Und bei der Technik?
Klar, auf der technischen Seite gibt es viele Ähnlichkeiten. Die Bodengruppe ist gleich, aber wir haben das Fahrwerk und die Lenkung nach unserem Gusto abgestimmt. Ich glaube, es ist ein sehr guter Kompromiss, gemeinsame Komponenten zu verwenden, aber dann das Fahrzeug markentypisch zu gestalten. Die gemeinsame Teilenutzung ist in der Automobilindustrie üblich.
Warum sollte ein Kunde den Grandland X dem Peugeot 3008 vorziehen?
Ich glaube, der Autokauf ist vor allem eine emotionale Entscheidung: Sie mögen ein Modell oder Sie mögen es nicht. Darüber hinaus vergleicht man die Eigenschaften, fragt sich, ob das Gesamtpaket attraktiv ist und es meinen Bedürfnissen entspricht. Wir sind überzeugt, dass wir mit dem Grandland X ein Auto anbieten, das die Wünsche der Käufer in dieser Klasse am besten erfüllt. Ich will mich nicht zur Arbeit der Kollegen von PSA äussern, ob sie ihre Sache gut oder schlecht gemacht haben. Die Zukunft wird dies weisen. Meiner Meinung nach ist es am wichtigsten, dass wir das bessere Produkt anbieten als die Konkurrenz. Das ist unser Hauptfokus. Der Grandland X ist typisch deutsch, während der 3008 als typisch französisch antritt. Die Leute werden sich, je nach Geschmack, für den einen oder den anderen entscheiden.
Erleichtert Ihnen das Teilen der Komponenten und Technologien das Leben?
Ja, denn es macht die Sache weniger komplex. Wir können die Entwicklungsprogramme und die Risiken verringern. Auf der anderen Seite war die Zusammenarbeit äusserst kompliziert für uns, weil wir an die Opel-Standards gewohnt waren. Wir mussten uns an die Gegebenheiten bei PSA gewöhnen und ihre Arbeitsweisen annehmen. Ich glaube, die Zusammenarbeit war am Ende äusserst bereichernd, weil wir viele intensive Diskussionen führten und uns gegenseitig geholfen haben. Wir mussten uns wiederholt mit unseren Methoden auseinandersetzen und den Kollegen erklären, warum wir etwas anders machen. Für mich bedeutete dies Mehrarbeit, deshalb habe ich heute mehr graue Haare …
Konnte man in die Entwicklung des Peugeot 3008 auch Opel-Elemente einbringen?

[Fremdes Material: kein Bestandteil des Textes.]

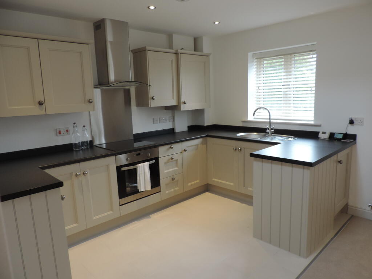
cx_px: 186
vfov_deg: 56.8
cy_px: 140
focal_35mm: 24
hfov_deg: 71.6
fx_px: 258
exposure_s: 1/30
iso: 160
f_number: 3
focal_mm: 4.3
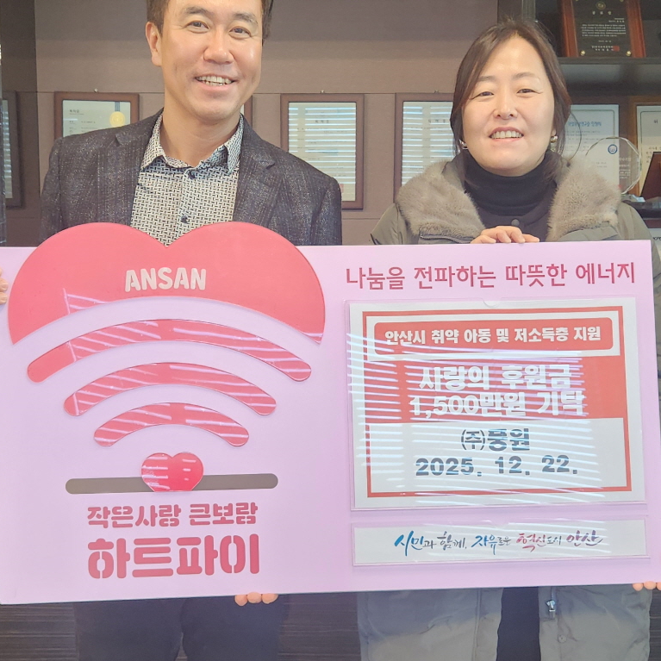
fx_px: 1145
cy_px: 405
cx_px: 302
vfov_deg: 32.1
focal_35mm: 53
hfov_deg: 32.2
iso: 160
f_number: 1.8
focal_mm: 5.4
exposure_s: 1/120
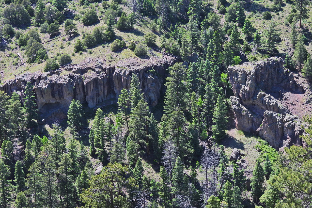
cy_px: 113
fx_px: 728
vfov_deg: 16.3
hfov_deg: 24.2
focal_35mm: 84
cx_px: 156
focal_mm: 14.3
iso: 100
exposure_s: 1/400
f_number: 3.5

Ja, denn die beiden Unternehmen begannen bereits 2012 mit den Diskussionen zum Projekt, als Peugeot und Opel die gleichen Bedürfnisse in diesem Segment hatten. Man muss sich bewusst sein, dass wir in der Autoindustrie mehrere Modelle auf einer Plattform aufbauen müssen, sonst sind Verluste vorprogrammiert. Meist werden die Bedürfnisse zunächst aus der Marketingsicht abgewogen, bevor man die Techniker herbeizieht, welche über den passenden Unterbau entscheiden. In diesem speziellen Fall hat sich die Plattform von PSA als die am besten geeignete erwiesen, aber wir haben natürlich auch unsere eigenen Mittel untersucht.
Wann kommt die Allradvariante?
Ich sage normalerweise nichts zu künftigen Modellen. Wir haben beschlossen, zuerst mit einem Produkt auf dem Markt anzutreten, welches die Ansprüche der Kundenmehrheit erfüllt. Die Allradler sind eher für aktive Fahrer gedacht.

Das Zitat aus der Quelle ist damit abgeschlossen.